Historical comparisons are always fraught with peril, since each president faces his own distinct challenges and brings unique faculties and flaws to the task. But veterans of past administrations see patterns that offer hope even to badly weakened presidents such as Bush. Adversaries who assume that Bush has been permanently crippled by the Democratic takeover of Congress, they say, misunderstand the opportunities still available to him.

Both Reagan and Clinton found that the power of the bully pulpit still gave them an advantage over a Congress controlled by the other party. Both Reagan and Clinton used a mix of cooperation and confrontation, moving to the middle on selected issues to pass legislation while standing firm on others that touched on core principles. Both pounced when the other side overreached.

Later in the article Wapo points out that the Democrats should be careful about overreaching in certain areas.

At the same time, Bush may wait for the right moment to take on Democrats. He has issued only one veto in six years in office but would be eager to veto Democratic spending bills. "The question is if they want to test him on the veto," said a senior administration official who spoke on the condition of anonymity to discuss strategy. "If I were them, I wouldn't. If they're trying to present themselves as the party of fiscal discipline," it would be a mistake to let a spending bill be vetoed.

The end of the article points to more comparisons between Bush and prior Presidents in the same position, as well as the fact that Bush still does and will hold the upper hand until 2008, when his presidency is over.
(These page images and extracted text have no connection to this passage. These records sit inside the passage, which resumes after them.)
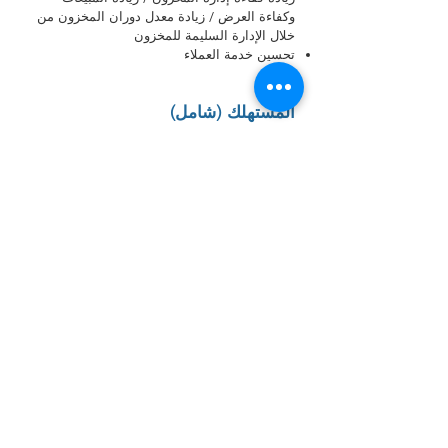
وكفاءة العرض / زيادة معدل دوران المخزون من
خلال الإدارة السليمة للمخزون
تحسين خدمة العملاء
المستهلك (شامل)
استفسار مفصل عن معلومات المنتج / استعلام
عن مسار الإنتاج / التوزيع / تحسين موثوقية المنتج
تقليل الفاقد وتقليل الوقت بسبب زيادة كفاءة
إدارة المواد الخام والفرعية
زيادة المبيعات بسبب زيادة المبيعات وخدمة
العملاء ، إلخ.
زيادة ثقة العملاء في منتجاتك
트로닉스 쇼핑몰 바로가기
라벨스티커 홈페이지 바로가기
In the weeks since the Nov. 7 elections, Bush has already started down the paths forged by Reagan and Clinton. Just as Reagan fired Regan, Bush deferred to the Washington elite by ousting Rumsfeld and choosing Establishment favorite Robert M. Gates to replace him. He has left town to focus on foreign policy; he just got back from Asia and leaves today for Europe and the Middle East. By design or happenstance, he will have slept in the White House just 10 nights out of the first 25 after the elections.

Like Clinton, he has identified issues on which he thinks he can meet the opposition in the middle, including the minimum wage, education, immigration, energy and lobbying. But Bush has also signaled that he will fight over issues such as judicial nominations.
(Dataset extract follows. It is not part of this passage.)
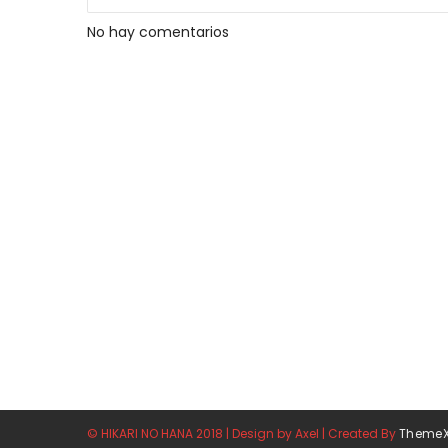
No hay comentarios
© HIKARI NO HANA 2018 | Design by Axel | Created By
Theme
"Clinton had an imperative in '96 to get reelected," said Steve Elmendorf, a top House Democratic strategist at the time. "Bush, his imperative is more about his legacy. That gives him more running room to move to the center if he wants to and leave his party behind, because he doesn't have to run for reelection."

And yes, the Constitution gives him relevance. Now Bush's future depends on how he uses it. "You can never underestimate the power of the presidency because the president has the bully pulpit," said former representative Robert S. Walker (R-Pa.), a Gingrich ally. "And no matter how powerful you are on Capitol Hill, you can't really match that."

As I pointed out about the Iraq war, historians will determine whether it is a civil war or not, no matter what we, the news stations, the news papers or the politicans call it.... they will also determine the Legacy Bush leaves.

We can spin our wheels over and over trying to be "right" about things, but history very rarely pays attention to anything but final outcomes.

History will acknowledge the nature of our enemy, who was willing to fight it and who would rather cower in a corner to await further terrorists attacks.

History will determine whether Iraq was worth "winning" or whether it was a waste of our time.

History will determine these things using something that not many people these days understand.... the future. That is the advantage that historians have that we do not. They will be able to see what has happened AFTER all of this, we cannot see that now.

One thing that will determine what historians write about in the future history books will be whether we get attacked again on our soil. What led to it, what could have been done to stop it, who tried to stop it, who didn't, what kind of attack it is and whether we were prepared.

These things will play a major part in how history views us.